YOU MUST take care of you/rself before you can be available for an/other. So glad you are visiting your Dad and seeing how it goes w/your mom. I know it is very difficult to create emotional/psychological safety barriers around your-self... I kept trying for three years w/a client full of rage with me being the target. (Yes, I stayed due to needing the work). In any case, give yourself plenty of TIME OUTS, regroup, refocus (your thoughts - to change your feelings).
- Try doing some visualizations and affirmations. IT WILL HELP TREMENDOUSLY to visualize ahead of time a tranquil, calming, beautiful environment you've experienced (or perhaps a loving experience w a spouse or your own child) when you feel triggered. YOU NEED to learn to change the channel. As I learned in a counseling training program, visualize a TV station and then see yourself changing the channel. Learning to 'shift' out of a present, unhealthy situation is critical to your own well being.

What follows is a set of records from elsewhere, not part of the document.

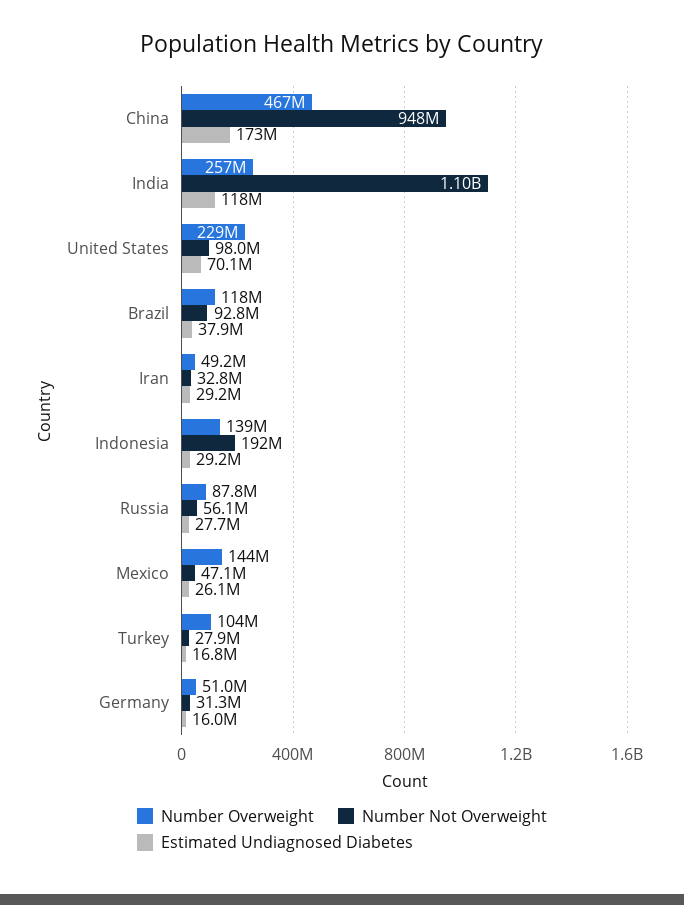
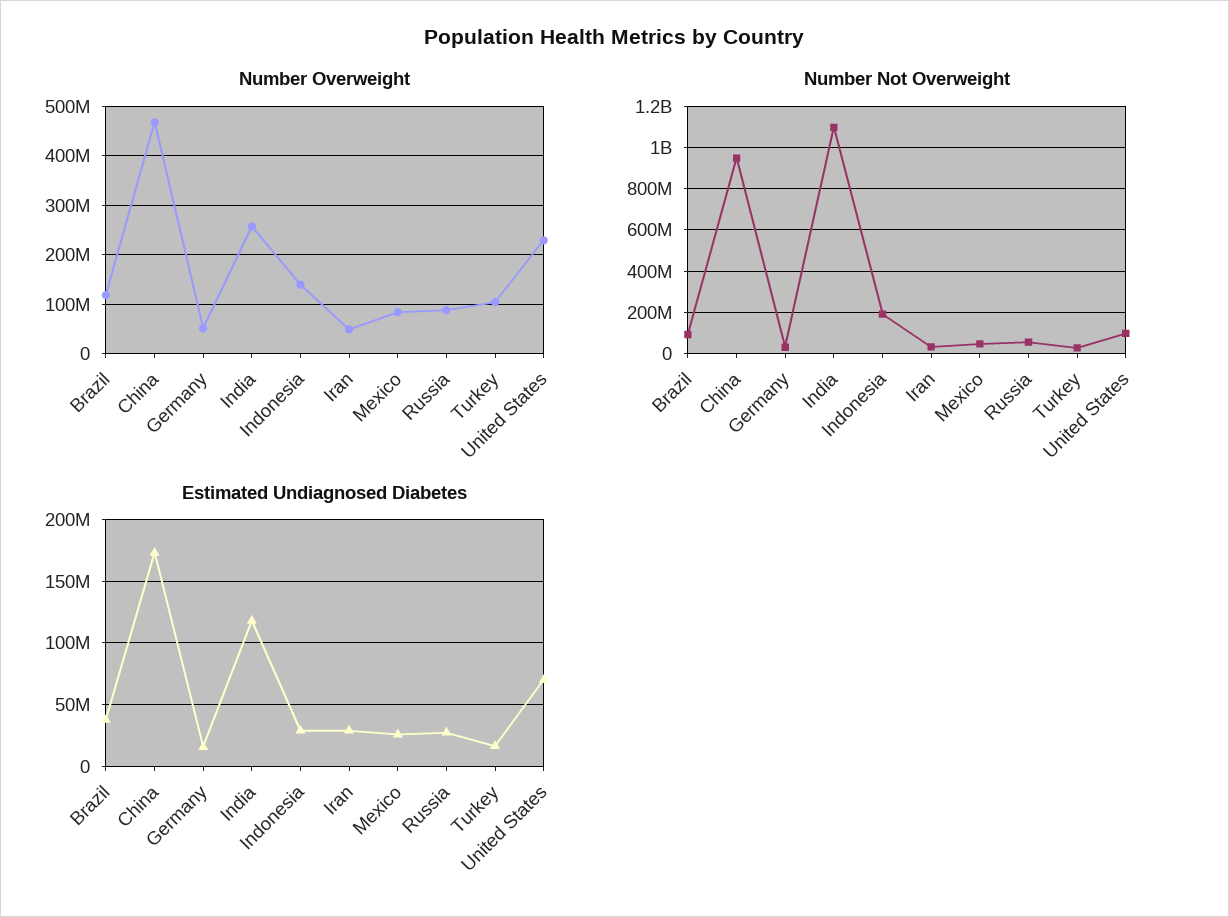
Number Overweight, Mexico: 144000000 -> 80000000

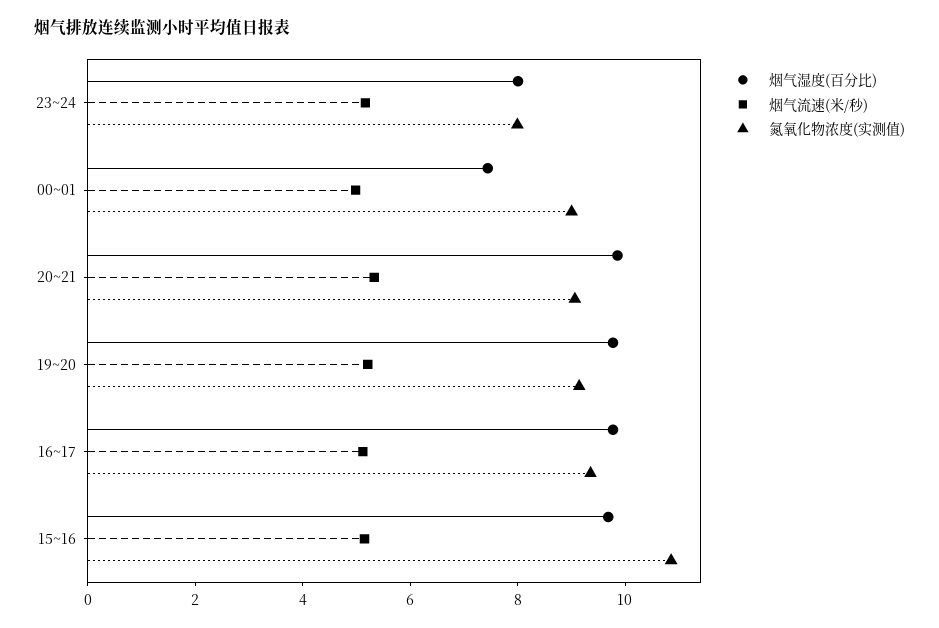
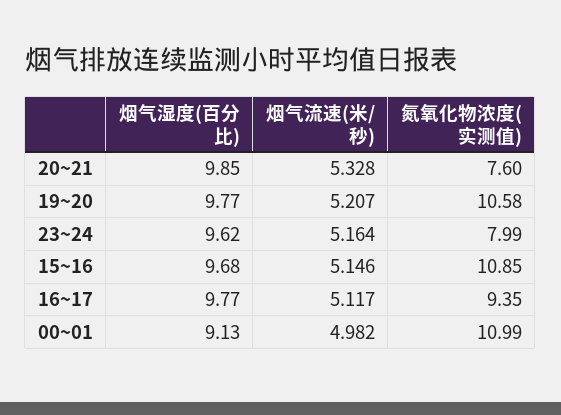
烟气湿度(百分比), 23~24: 8 -> 9.62
烟气湿度(百分比), 00~01: 7.5 -> 9.13
氮氧化物浓度(实测值), 00~01: 9 -> 10.99
氮氧化物浓度(实测值), 20~21: 9 -> 7.6
氮氧化物浓度(实测值), 19~20: 9 -> 10.58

- Give yourself a lot of applause and a self-hug, for being the outstanding, loving daughter you are. Gena.
So I wouldn't take her silence personal. To me it just sounds like she's a bit overwhelmed with everything, and doesn't know where to begin in getting or asking for help. Hopefully when you get there, and can sit down with her face to face, she may open up to you with what her concerns are while caring for your dad.
And just let her know that even though you don't live near that you are willing to do what you can to help. I think she may just need to know that someone is on her side.
I may be way off base on this, but that is the optimist in me speaking. Best wishes.